If you need help managing your sales staff better, here are three strategies I’ve used that never fail to boost results.
Strategy #1: Proper Investment.
In most businesses, the investment in salespeople is either democratized, i.e., the same for all, or weighted in an entirely unproductive way. Most business owners invest too much time and money trying to lift the performance of losers while leaving their winners entirely to their own devices. You’ll profit to a far greater extent by doing exactly the opposite. By supporting, working closely with and giving more resources and opportunities to champion performers, you’ll get a lot more sales. If you give that same support, attention and resources to your poor performers, you may get a little more sales. Do you want a lot or a little?
Strategy #2: Proper Use.
Highly skilled, successful sales pros should be spending as much of their work hours selling. Not cold prospecting, not otherwise prospecting, not stuffing envelopes, not filling out forms. Selling. That means relieving them of as much of everything else as you can.
You also want your salespeople selling to the best and highest value, highest probability prospects—not just anyone. Putting good salespeople in front of poor prospects is pretty dumb, but that’s what happens when they’re left on their own to prospect or when there’s no management and qualifying of leads.

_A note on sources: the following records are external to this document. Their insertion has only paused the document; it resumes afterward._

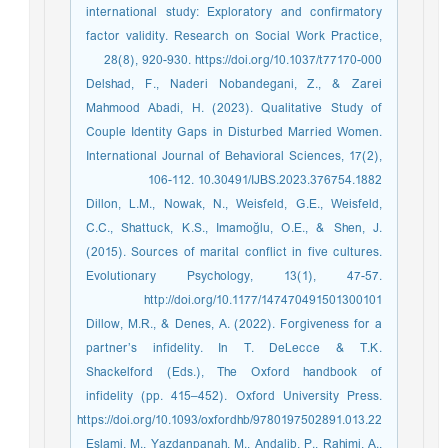
international study: Exploratory and confirmatory
factor validity. Research on Social Work Practice,
28(8), 920-930. https://doi.org/10.1037/t77170-000
Delshad, F., Naderi Nobandegani, Z., & Zarei
Mahmood Abadi, H. (2023). Qualitative Study of
Couple Identity Gaps in Disturbed Married Women.
International Journal of Behavioral Sciences, 17(2),
106-112. 10.30491/IJBS.2023.376754.1882
Dillon, L.M., Nowak, N., Weisfeld, G.E., Weisfeld,
C.C., Shattuck, K.S., Imamoğlu, O.E., & Shen, J.
(2015). Sources of marital conflict in five cultures.
Evolutionary Psychology, 13(1), 47-57.
http://doi.org/10.1177/147470491501300101
Dillow, M.R., & Denes, A. (2022). Forgiveness for a
partner’s infidelity. In T. DeLecce & T.K.
Shackelford (Eds.), The Oxford handbook of
infidelity (pp. 415–452). Oxford University Press.
https://doi.org/10.1093/oxfordhb/9780197502891.013.22
Eslami, M., Yazdanpanah, M., Andalib, P., Rahimi, A.,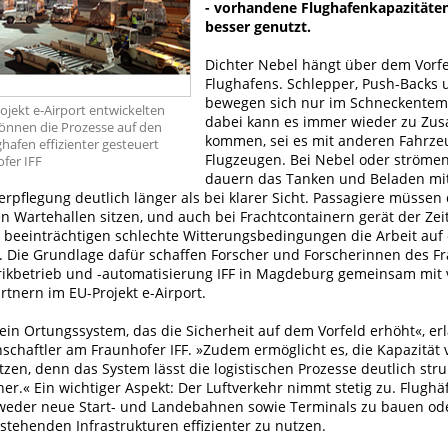
- vorhandene Flughafenkapazitäte
besser genutzt.
Dichter Nebel hängt über dem Vorf
Flughafens. Schlepper, Push-Backs
bewegen sich nur im Schneckentem
ojekt e-Airport entwickelten
dabei kann es immer wieder zu Z
nnen die Prozesse auf den
kommen, sei es mit anderen Fahrze
hafen effizienter gesteuert
Flugzeugen. Bei Nebel oder ström
fer IFF
dauern das Tanken und Beladen mit
erpflegung deutlich länger als bei klarer Sicht. Passagiere müssen
en Wartehallen sitzen, und auch bei Frachtcontainern gerät der Zei
 beeinträchtigen schlechte Witterungsbedingungen die Arbeit auf
. Die Grundlage dafür schaffen Forscher und Forscherinnen des F
abrikbetrieb und -automatisierung IFF in Magdeburg gemeinsam mit
tnern im EU-Projekt e-Airport.
ein Ortungssystem, das die Sicherheit auf dem Vorfeld erhöht«, erl
schaftler am Fraunhofer IFF. »Zudem ermöglicht es, die Kapazität
utzen, denn das System lässt die logistischen Prozesse deutlich stru
her.« Ein wichtiger Aspekt: Der Luftverkehr nimmt stetig zu. Flugh
eder neue Start- und Landebahnen sowie Terminals zu bauen ode
stehenden Infrastrukturen effizienter zu nutzen.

Strategy #3: Proper Accountability.
“If the guy meets quota and produces enough revenue, I don’t care what he’s doing or how he’s doing it.” I’ve heard that from business owners a lot and incredibly, I heard Steve Forbes utter it—on TV—about the ad reps working for Forbes magazine. I respect Steve Forbes. He’s smart about money. But he’s dumb as a rock about this.
People who are given a good opportunity and want to excel respond reasonably well to accountability that aids them in staying on track and improving. People who resist and resent this kind of accountability are best sent packing.